Note: if threading is not enabled in the MPI, it must be disabled for collated file handling by setting in the global etc/controlDict file:
maxThreadFileBufferSize 0;
When using the masterUncollated file handling, non-blocking MPI communication requires a sufficiently large memory buffer on the master node. maxMasterFileBufferSize sets the maximum size of the buffer. If the data exceeds this size, the system uses scheduled communication.
3.4.3 Running a decomposed case
A decomposed OpenFOAM case is run in parallel using the openMPI implementation of MPI.
openMPI can be run on a local multiprocessor machine very simply but when running on machines across a network, a file must be created that contains the host names of the machines. The file can be given any name and located at any path. In the following description we shall refer to such a file by the generic name, including full path, <machines>.
The <machines> file contains the names of the machines listed one machine per line. The names must correspond to a fully resolved hostname in the /etc/hosts file of the machine on which the openMPI is run. The list must contain the name of the machine running the openMPI. Where a machine node contains more than one processor, the node name may be followed by the entry cpu= where is the number of processors openMPI should run on that node.
For example, let us imagine a user wishes to run openMPI from machine aaa on the following machines: aaa; bbb, which has 2 processors; and ccc.
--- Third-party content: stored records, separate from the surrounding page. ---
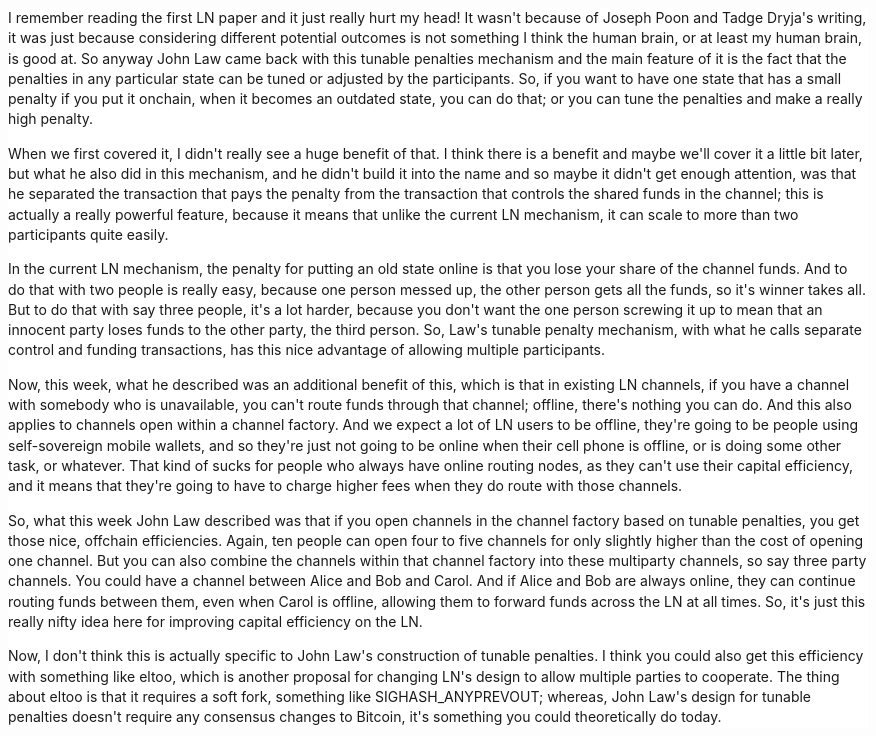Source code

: I remember reading the first LN paper and it just really hurt my head!  It
wasn't because of Joseph Poon and Tadge Dryja's writing, it was just because
considering different potential outcomes is not something I think the human
brain, or at least my human brain, is good at.  So anyway John Law came back
with this tunable penalties mechanism and the main feature of it is the fact
that the penalties in any particular state can be tuned or adjusted by the
participants.  So, if you want to have one state that has a small penalty if you
put it onchain, when it becomes an outdated state, you can do that; or you can
tune the penalties and make a really high penalty.

When we first covered it, I didn't really see a huge benefit of that.  I think
there is a benefit and maybe we'll cover it a little bit later, but what he also
did in this mechanism, and he didn't build it into the name and so maybe it
didn't get enough attention, was that he separated the transaction that pays the
penalty from the transaction that controls the shared funds in the channel; this
is actually a really powerful feature, because it means that unlike the current
LN mechanism, it can scale to more than two participants quite easily.

In the current LN mechanism, the penalty for putting an old state online is that
you lose your share of the channel funds.  And to do that with two people is
really easy, because one person messed up, the other person gets all the funds,
so it's winner takes all.  But to do that with say three people, it's a lot
harder, because you don't want the one person screwing it up to mean that an
innocent party loses funds to the other party, the third person.  So, Law's
tunable penalty mechanism, with what he calls separate control and funding
transactions, has this nice advantage of allowing multiple participants.

Now, this week, what he described was an additional benefit of this, which is
that in existing LN channels, if you have a channel with somebody who is
unavailable, you can't route funds through that channel; offline, there's
nothing you can do.  And this also applies to channels open within a channel
factory.  And we expect a lot of LN users to be offline, they're going to be
people using self-sovereign mobile wallets, and so they're just not going to be
online when their cell phone is offline, or is doing some other task, or
whatever.  That kind of sucks for people who always have online routing nodes,
as they can't use their capital efficiency, and it means that they're going to
have to charge higher fees when they do route with those channels.

So, what this week John Law described was that if you open channels in the
channel factory based on tunable penalties, you get those nice, offchain
efficiencies.  Again, ten people can open four to five channels for only
slightly higher than the cost of opening one channel.  But you can also combine
the channels within that channel factory into these multiparty channels, so say
three party channels.  You could have a channel between Alice and Bob and Carol.
And if Alice and Bob are always online, they can continue routing funds between
them, even when Carol is offline, allowing them to forward funds across the LN
at all times.  So, it's just this really nifty idea here for improving capital
efficiency on the LN.

Now, I don't think this is actually specific to John Law's construction of
tunable penalties.  I think you could also get this efficiency with something
like eltoo, which is another proposal for changing LN's design to allow multiple
parties to cooperate.  The thing about eltoo is that it requires a soft fork,
something like SIGHASH_ANYPREVOUT; whereas, John Law's design for tunable
penalties doesn't require any consensus changes to Bitcoin, it's something you
could theoretically do today.
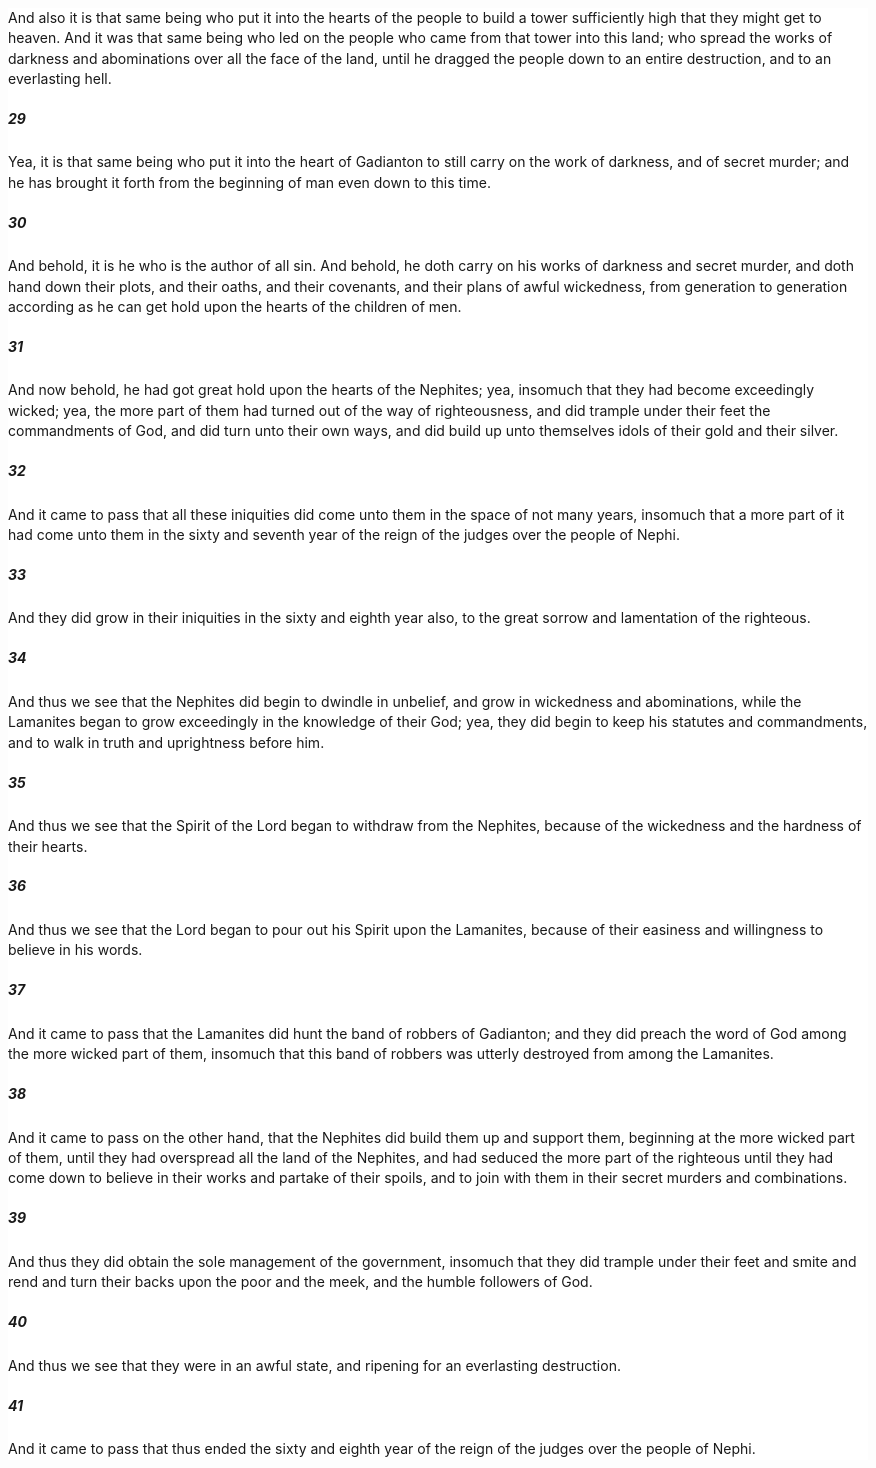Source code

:  And also it is that same being who put it into the hearts of the people to build a tower sufficiently high that they might get to heaven. And it was that same being who led on the people who came from that tower into this land; who spread the works of darkness and abominations over all the face of the land, until he dragged the people down to an entire destruction, and to an everlasting hell.
##### 29
 Yea, it is that same being who put it into the heart of Gadianton to still carry on the work of darkness, and of secret murder; and he has brought it forth from the beginning of man even down to this time.
##### 30
 And behold, it is he who is the author of all sin. And behold, he doth carry on his works of darkness and secret murder, and doth hand down their plots, and their oaths, and their covenants, and their plans of awful wickedness, from generation to generation according as he can get hold upon the hearts of the children of men.
##### 31
 And now behold, he had got great hold upon the hearts of the Nephites; yea, insomuch that they had become exceedingly wicked; yea, the more part of them had turned out of the way of righteousness, and did trample under their feet the commandments of God, and did turn unto their own ways, and did build up unto themselves idols of their gold and their silver.
##### 32
 And it came to pass that all these iniquities did come unto them in the space of not many years, insomuch that a more part of it had come unto them in the sixty and seventh year of the reign of the judges over the people of Nephi.
##### 33
 And they did grow in their iniquities in the sixty and eighth year also, to the great sorrow and lamentation of the righteous.
##### 34
 And thus we see that the Nephites did begin to dwindle in unbelief, and grow in wickedness and abominations, while the Lamanites began to grow exceedingly in the knowledge of their God; yea, they did begin to keep his statutes and commandments, and to walk in truth and uprightness before him.
##### 35
 And thus we see that the Spirit of the Lord began to withdraw from the Nephites, because of the wickedness and the hardness of their hearts.
##### 36
 And thus we see that the Lord began to pour out his Spirit upon the Lamanites, because of their easiness and willingness to believe in his words.
##### 37
 And it came to pass that the Lamanites did hunt the band of robbers of Gadianton; and they did preach the word of God among the more wicked part of them, insomuch that this band of robbers was utterly destroyed from among the Lamanites.
##### 38
 And it came to pass on the other hand, that the Nephites did build them up and support them, beginning at the more wicked part of them, until they had overspread all the land of the Nephites, and had seduced the more part of the righteous until they had come down to believe in their works and partake of their spoils, and to join with them in their secret murders and combinations.
##### 39
 And thus they did obtain the sole management of the government, insomuch that they did trample under their feet and smite and rend and turn their backs upon the poor and the meek, and the humble followers of God.
##### 40
 And thus we see that they were in an awful state, and ripening for an everlasting destruction.
##### 41
 And it came to pass that thus ended the sixty and eighth year of the reign of the judges over the people of Nephi.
The <machines> would contain:
aaa
bbb cpu=2
ccc
An application is run in parallel using mpirun.
mpirun --hostfile <machines> -np <nProcs>
<foamExec> <otherArgs> -parallel > log &
mpirun --hostfile machines -np 4 icoFoam -parallel > log &
3.4.4 Distributing data across several disks
Data files may need to be distributed if, for example, if only local disks are used in order to improve performance. In this case, the user may find that the root path to the case directory may differ between machines. The paths must then be specified in the decomposeParDict dictionary using distributed and roots keywords. The distributed entry should read
distributed yes;
roots
<nRoots>
(
"<root0>"
"<root1>"
…
);
Each of the processor directories should be placed in the case directory at each of the root paths specified in the decomposeParDict dictionary. The system directory and files within the constant directory must also be present in each case directory. Note: the files in the constant directory are needed, but the polyMesh directory is not.
3.4.5 Post-processing parallel processed cases
When post-processing cases that have been run in parallel the user has two options:
- reconstruction of the mesh and field data to recreate the complete domain and fields, which can be post-processed as normal;
- post-processing each segment of decomposed domain individually.
3.4.5.1 Reconstructing mesh and data
After a case has been run in parallel, it can be reconstructed for post-processing. The case is reconstructed by merging the sets of time directories from each processor directory into a single set of time directories. The reconstructPar utility performs such a reconstruction by executing the command:
reconstructPar
3.4.5.2 Post-processing decomposed cases
The user may post-process decomposed cases using the paraFoam post-processor, described in section 6.1 . The whole simulation can be post-processed by reconstructing the case or alternatively it is possible to post-process a segment of the decomposed domain individually by simply treating the individual processor directory as a case in its own right.